The token is issued directly by Lighter’s operating company, which is a US registered C corporation.
“The future of finance lies at the nexus between the traditional financial system and DeFi, and infrastructure that is efficient, secure, and verifiable will be important in both directions: adding real-world assets to DeFi and adding verifiability and composability to TradFi,” Lighter said on X.
“Therefore, our framework for the utility of the LIT token is to consider how value is exchanged throughout the financial system and build infrastructure in a way that value is accrued for efficiency, transparency and innovation,” he added.
Lighter-based perpetuals have averaged $2.7 billion in volume over the past seven days, the third largest behind Hyperliquid and Aster, according to a Dune-based data tracker.
Hyperliquid’s HYPE token is currently trading at a market valuation of $6.26 billion, making it the 29th largest digital asset in the world.

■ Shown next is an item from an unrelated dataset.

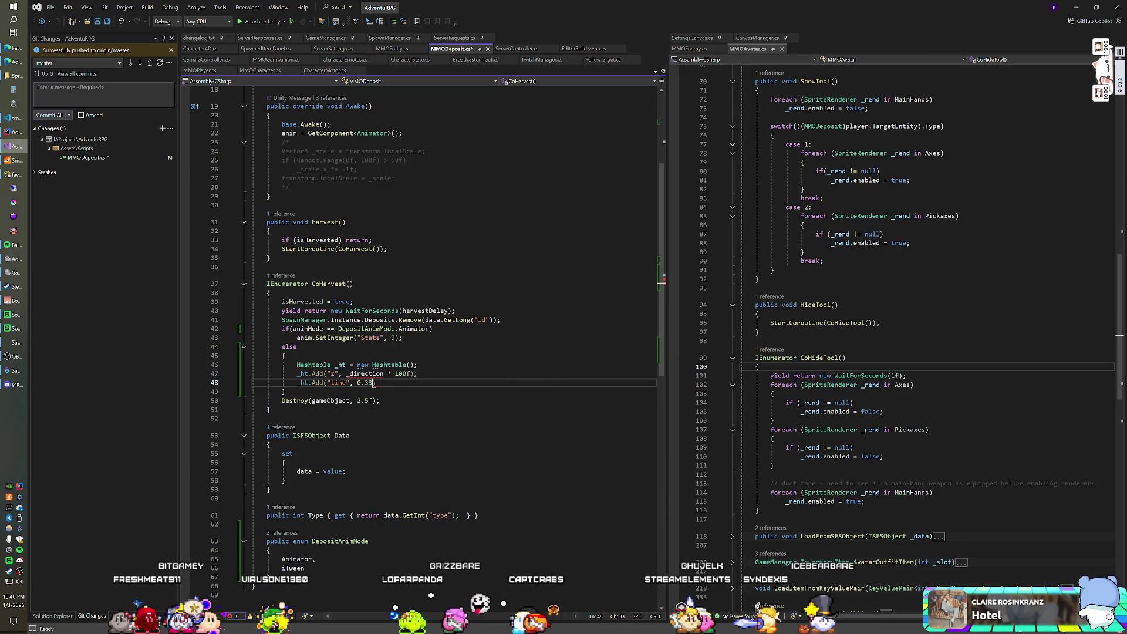
type(";")
key("Return")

More than just a governance token
LIT does more than simply allow its holders to vote on decisions or earn rewards. Powers Lighter trading systems as a key token.
Lighter offers trade execution and data verification services at different levels, with higher levels requiring staking of more LIT tokens. Staking means locking your tokens to access these features. These requirements grow as the network becomes more decentralized, meaning it is managed by many users rather than a single company.
Users and data providers also pay fees in LIT to obtain market information and confirm prices. Staking helps ensure that this data is reliable to operate safely and manage risks.
Revenue tracking and buyback policies
Post X explained that the money earned by Lighter on its trading platform and future products will be fully traceable on the blockchain, so anyone will be able to publicly view and verify it.
The team could use the proceeds to support ecosystem growth or buy back LIT tokens. Buybacks mean purchasing tokens to reduce supply, which can help increase their value.
These elections will not follow a strict schedule and will depend on general market trends and the company’s long-term plans.